The successor to Instinct MI100 (no longer called Radeon) based on Arcturus GPU and CDNA architecture will compete with NVIDIA’s Gx100 compute chips. The CDNA is more than likely to take the same path with multi-chiplet design at some point in the future – it is simply easier to synchronize simple compute workloads across multiple dies rather than complex graphics. Even Intel’s Xe-HP architecture will be based on ’tiles’, which might be the industry’s first attempt at GPGPU chiplet design.

AMD Navi 31 had already appeared in a macOS11 leak. But we have not heard much about the architecture ever since. AMD actually did talk about RDNA 3 architecture back in November, but the information provided by AMD’s EVP Rick Bergman was only related to one topic – power efficiency. In an interview with The Street back in November, Rick Bergman confirmed that AMD is committed to delivering the same performance per watt improvement over RDNA 2.

Bergman: “Let’s step back and talk about the benefits of both. So why did we target, pretty aggressively, performance per watt [improvements for] our RDNA 2 [GPUs]. And then yes, we have the same commitment on RDNA 3.”
“So [there are] actually a lot of efficiencies…if you can improve your perf-per-watt substantially. On the notebook side, that’s of course even more obvious, because you’re in a very constrained space, you can just bring more performance to that platform again without some exotic cooling solutions…We focused on that on RDNA 2. It’s a big focus on RDNA 3 as well.”
— AMD EVP, Rick Bergman, via The Street

A new rumor had appeared on January 1st. We have only noticed it because it was retweeted by 3DCenter.org. While it is impossible to confirm those revelations, I thought it might still be interesting to our readers. According to Twitter user @Kepler_L2, it is rumored that Navi 31 has a dual chiplet design with 80 Compute Units each. This means that the GPU could offer up to 160 CUs in total, twice as many as Navi 21

https://twitter.com/x/status/1352552165613727744

AMD RDNA 3 is also expected to bring a noticeable performance upgrade in ray tracing. Based on reviews, the RDNA 2 implementation of ray tracing hardware acceleration is clearly not as good as NVIDIA 2nd Gen RT core, so AMD has a lot of work to catch up. We are still waiting for more details on AMD’s implementation of Deep Learning Super Sampling for AI-based super-resolution technology. Those, however, would be based on Tensor-like compute cores and AMD has so far not implemented such cores into their GPUs. Would Navi 31 offer such a type of core? It is unknown yet.

Patent-hunting Twitter user @Underfox3 has recently discovered that AMD has is already developing a technology to synchronize workload between MCM based GPUs and a new command processor orchestrating ray tracing pipeline for next-gen GPUs. Those two may appear in RDNA 3 architectures.

AMD has never confirmed when exactly could RDNA 3 architecture be announced, but based on the roadmaps, AMD is expected to talk about the architecture by 2022. It would appear that AMD might lift a curtain on RDNA3 somewhere later this year.

GodisanAtheist · Jan 23, 2021

Oh my God we have one foot off the RDNA2 hype train...and it looks like it has found purchase on the RDNA3 hype train!

--- --- ---

To be done: Continue the RDNA 3 text above, picking up right after its last line.

Collected material:
--- --- ---

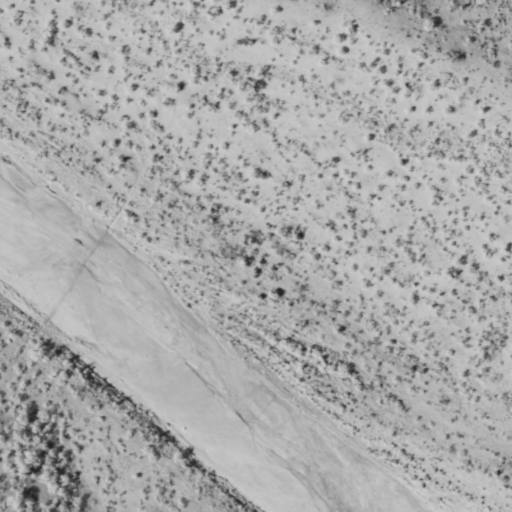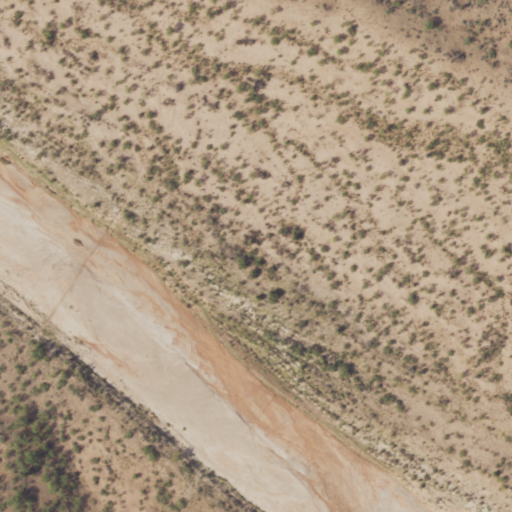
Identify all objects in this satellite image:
river: (162, 377)
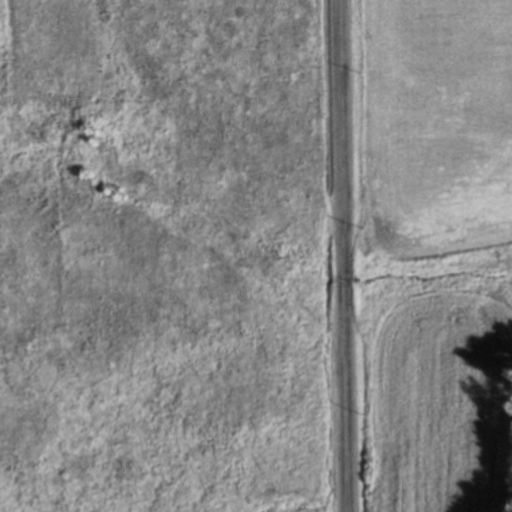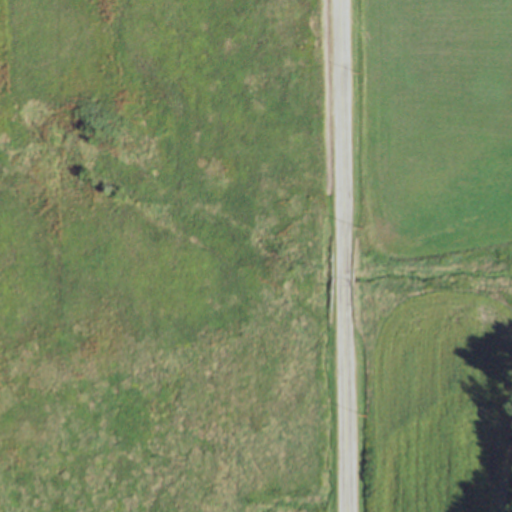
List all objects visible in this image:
road: (343, 255)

--- --- ---

Expected output:
Chugga chugga choo...

Honestly, I think the first implementations of MCM GPUs are going to be compute based. That is relatively low hanging fruit for massive increases in performance per board.

If either AMD or NV deliver a true MCM gpu in 2022/next gen I will be absolutely floored.

uzzi38 · Jan 23, 2021

GodisanAtheist said:
Oh my God we have one foot off the RDNA2 hype train...and it looks like it has found purchase on the RDNA3 hype train!

Chugga chugga choo...

Honestly, I think the first implementations of MCM GPUs are going to be compute based. That is relatively low hanging fruit for massive increases in performance per board.

If either AMD or NV deliver a true MCM gpu in 2022/next gen I will be absolutely floored.

That's nothing. The real hype train begins here:

2.5x perf.

Need I say more?

Glo. · Jan 23, 2021

If they will hit this performance target, nothing what we will say right now will make any sense.

Insanity.

Mopetar · Jan 23, 2021

Normally I'd say not to get too wrapped up in the hype that you put off buying a GPU for the supposed performance uplift that's rumored in the next generation, but at the rate things are going we may well be waiting anyhow

Glo. · Jan 23, 2021

Mopetar said:
Normally I'd say not to get too wrapped up in the hype that you put off buying a GPU for the supposed performance uplift that's rumored in the next generation, but at the rate things are going we may well be waiting anyhow

Well don't expect that crypto boom will cool down before the end of the year.

So you might just be correct on this one

gdansk · Jan 23, 2021

Hard to temper expectations after what they achieved without a node shrink. The poor hype train must be exhausted.

Glo. · Jan 23, 2021

gdansk said:
Hard to temper expectations after what they achieved without a node shrink. The poor hype train must be exhausted.

What do you mean by "hype train must be exhausted"?

Thomas the Tank Engine that is piloting the hype train will be just fed not with coal but with cocaine!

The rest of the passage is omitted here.